# [Exercise prompt]
Retype the data exactly, so that every line matches the original.

====== Extracted records ======

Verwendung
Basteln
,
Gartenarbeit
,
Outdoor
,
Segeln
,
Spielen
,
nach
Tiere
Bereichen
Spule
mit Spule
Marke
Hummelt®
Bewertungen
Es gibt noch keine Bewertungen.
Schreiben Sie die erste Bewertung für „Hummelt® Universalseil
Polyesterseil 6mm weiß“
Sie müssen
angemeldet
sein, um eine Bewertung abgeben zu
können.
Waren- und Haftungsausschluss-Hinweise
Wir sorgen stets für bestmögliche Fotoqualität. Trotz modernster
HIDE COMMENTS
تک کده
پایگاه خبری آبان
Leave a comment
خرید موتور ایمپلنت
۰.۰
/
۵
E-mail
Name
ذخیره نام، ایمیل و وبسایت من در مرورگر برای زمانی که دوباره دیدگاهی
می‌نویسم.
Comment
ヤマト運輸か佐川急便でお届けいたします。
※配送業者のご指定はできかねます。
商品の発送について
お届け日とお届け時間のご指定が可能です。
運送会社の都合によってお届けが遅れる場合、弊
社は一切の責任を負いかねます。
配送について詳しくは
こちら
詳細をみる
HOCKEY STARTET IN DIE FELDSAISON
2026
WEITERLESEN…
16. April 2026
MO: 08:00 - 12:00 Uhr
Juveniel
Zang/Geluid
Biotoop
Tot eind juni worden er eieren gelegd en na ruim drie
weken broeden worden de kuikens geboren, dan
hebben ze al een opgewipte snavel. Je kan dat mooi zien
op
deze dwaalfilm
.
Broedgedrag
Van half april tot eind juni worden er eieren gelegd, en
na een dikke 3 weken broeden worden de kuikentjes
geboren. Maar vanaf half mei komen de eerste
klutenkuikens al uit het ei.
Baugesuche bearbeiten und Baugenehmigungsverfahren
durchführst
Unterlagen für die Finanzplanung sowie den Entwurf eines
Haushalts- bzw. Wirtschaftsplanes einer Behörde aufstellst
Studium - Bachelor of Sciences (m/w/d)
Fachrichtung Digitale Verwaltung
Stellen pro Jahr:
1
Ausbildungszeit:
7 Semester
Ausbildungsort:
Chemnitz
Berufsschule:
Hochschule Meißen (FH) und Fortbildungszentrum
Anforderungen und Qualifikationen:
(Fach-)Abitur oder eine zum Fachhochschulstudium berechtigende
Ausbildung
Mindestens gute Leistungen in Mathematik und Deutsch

======

# [Task solution]
Verwendung
Basteln
,
Gartenarbeit
,
Outdoor
,
Segeln
,
Spielen
,
nach
Tiere
Bereichen
Spule
mit Spule
Marke
Hummelt®
Bewertungen
Es gibt noch keine Bewertungen.
Schreiben Sie die erste Bewertung für „Hummelt® Universalseil
Polyesterseil 6mm weiß“
Sie müssen
angemeldet
sein, um eine Bewertung abgeben zu
können.
Waren- und Haftungsausschluss-Hinweise
Wir sorgen stets für bestmögliche Fotoqualität. Trotz modernster
HIDE COMMENTS
تک کده
پایگاه خبری آبان
Leave a comment
خرید موتور ایمپلنت
۰.۰
/
۵
E-mail
Name
ذخیره نام، ایمیل و وبسایت من در مرورگر برای زمانی که دوباره دیدگاهی
می‌نویسم.
Comment
ヤマト運輸か佐川急便でお届けいたします。
※配送業者のご指定はできかねます。
商品の発送について
お届け日とお届け時間のご指定が可能です。
運送会社の都合によってお届けが遅れる場合、弊
社は一切の責任を負いかねます。
配送について詳しくは
こちら
詳細をみる
HOCKEY STARTET IN DIE FELDSAISON
2026
WEITERLESEN…
16. April 2026
MO: 08:00 - 12:00 Uhr
Juveniel
Zang/Geluid
Biotoop
Tot eind juni worden er eieren gelegd en na ruim drie
weken broeden worden de kuikens geboren, dan
hebben ze al een opgewipte snavel. Je kan dat mooi zien
op
deze dwaalfilm
.
Broedgedrag
Van half april tot eind juni worden er eieren gelegd, en
na een dikke 3 weken broeden worden de kuikentjes
geboren. Maar vanaf half mei komen de eerste
klutenkuikens al uit het ei.
Baugesuche bearbeiten und Baugenehmigungsverfahren
durchführst
Unterlagen für die Finanzplanung sowie den Entwurf eines
Haushalts- bzw. Wirtschaftsplanes einer Behörde aufstellst
Studium - Bachelor of Sciences (m/w/d)
Fachrichtung Digitale Verwaltung
Stellen pro Jahr:
1
Ausbildungszeit:
7 Semester
Ausbildungsort:
Chemnitz
Berufsschule:
Hochschule Meißen (FH) und Fortbildungszentrum
Anforderungen und Qualifikationen:
(Fach-)Abitur oder eine zum Fachhochschulstudium berechtigende
Ausbildung
Mindestens gute Leistungen in Mathematik und Deutsch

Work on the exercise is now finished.